He’s helping to save the world!
A Hunter professor has been named to a key leadership role for a major new global assessment on climate change and cities.
Professor of Geography and Environmental Science William Solecki was chosen as one of 12 coordinating lead authors for the Intergovernmental Panel on Climate Change Special Report on Climate Change and Cities.
“I’m honored to be chosen for this vital role and pleased that Hunter will be contributing to this effort,” Solecki said.
Solecki’s leadership of the report shows how Hunter College acts as an anchor institution locally, nationally, and even globally, sharing its high-impact research to advance the public good and achieve scientific progress.
The rapporteurs, who will begin meeting in March, will take about two years to produce the report, which they hope will become the most comprehensive statement on cities’ response to the climate crisis. Solecki is asking for funds to hire a researcher at Hunter.
One of the world’s leading urban climatologists, Solecki has taken part in many international and regional efforts to respond to climate change.

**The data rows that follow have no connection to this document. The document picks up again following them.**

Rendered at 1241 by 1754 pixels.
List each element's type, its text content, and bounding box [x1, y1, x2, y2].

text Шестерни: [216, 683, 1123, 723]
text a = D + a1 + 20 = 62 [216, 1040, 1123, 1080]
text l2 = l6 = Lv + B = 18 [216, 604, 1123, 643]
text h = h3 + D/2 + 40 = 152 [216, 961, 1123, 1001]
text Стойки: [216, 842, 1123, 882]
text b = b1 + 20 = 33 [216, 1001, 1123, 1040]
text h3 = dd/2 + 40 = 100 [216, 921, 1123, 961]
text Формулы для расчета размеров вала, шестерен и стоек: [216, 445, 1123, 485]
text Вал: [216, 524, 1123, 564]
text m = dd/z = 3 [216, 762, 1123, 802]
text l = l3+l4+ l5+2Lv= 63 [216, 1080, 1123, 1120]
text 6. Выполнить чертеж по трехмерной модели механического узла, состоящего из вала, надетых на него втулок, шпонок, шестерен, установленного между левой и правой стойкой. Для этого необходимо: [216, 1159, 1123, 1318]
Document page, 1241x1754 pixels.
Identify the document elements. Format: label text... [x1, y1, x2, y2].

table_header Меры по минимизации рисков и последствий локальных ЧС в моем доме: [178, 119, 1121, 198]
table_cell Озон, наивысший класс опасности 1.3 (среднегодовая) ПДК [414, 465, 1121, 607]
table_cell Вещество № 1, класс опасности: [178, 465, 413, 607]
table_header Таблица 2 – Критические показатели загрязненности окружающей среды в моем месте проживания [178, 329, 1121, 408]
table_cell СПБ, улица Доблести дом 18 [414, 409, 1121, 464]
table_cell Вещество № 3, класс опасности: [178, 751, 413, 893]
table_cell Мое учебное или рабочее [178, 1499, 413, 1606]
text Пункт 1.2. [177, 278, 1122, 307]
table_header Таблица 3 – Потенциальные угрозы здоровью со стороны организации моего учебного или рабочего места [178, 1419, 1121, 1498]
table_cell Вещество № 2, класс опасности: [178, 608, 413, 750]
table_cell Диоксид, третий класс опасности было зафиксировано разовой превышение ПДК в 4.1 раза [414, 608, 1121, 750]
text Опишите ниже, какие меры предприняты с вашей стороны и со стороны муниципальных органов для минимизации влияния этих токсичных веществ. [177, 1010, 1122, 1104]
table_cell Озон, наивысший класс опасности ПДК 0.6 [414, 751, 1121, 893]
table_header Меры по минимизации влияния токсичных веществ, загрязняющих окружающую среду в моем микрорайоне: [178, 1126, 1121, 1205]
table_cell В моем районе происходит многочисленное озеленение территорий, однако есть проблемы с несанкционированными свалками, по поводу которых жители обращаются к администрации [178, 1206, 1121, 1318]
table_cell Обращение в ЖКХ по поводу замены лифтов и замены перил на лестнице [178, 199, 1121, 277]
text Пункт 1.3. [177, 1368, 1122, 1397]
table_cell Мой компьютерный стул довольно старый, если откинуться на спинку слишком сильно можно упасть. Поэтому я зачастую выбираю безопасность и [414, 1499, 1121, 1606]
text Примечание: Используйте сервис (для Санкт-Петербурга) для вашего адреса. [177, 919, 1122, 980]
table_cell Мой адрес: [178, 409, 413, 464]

Last fall, Solecki received a three-year, $500,000 grant from the federal government to improve flood resilience in vulnerable communities. The project will review flood-resilience projects in five East Coast cities for how they incorporate equity and communal engagement into infrastructure decision-making.
Solecki is also a coauthor of the seminal 2018 report by the United Nations Intergovernmental Panel on Climate Change and the founding director of the Center for Sustainable Cities at Hunter.
About Hunter College’s Department of Geography and Environmental Science:
Hunter’s courses in geography, environmental studies, earth science, digital mapping, spatial data science, geographic information science, and remote sensing examine the vital interactions between social and natural systems. We use earth systems and geographic concepts of place, space, scale, location, regions, and borders to understand how places are connected by natural-resource use, waste flows, climate change, social inequality, economic globalization, migrations, and cultures. We equip students with research and analytical tools that are in high demand as the nation looks for global, national, and local pathways to a sustainable world.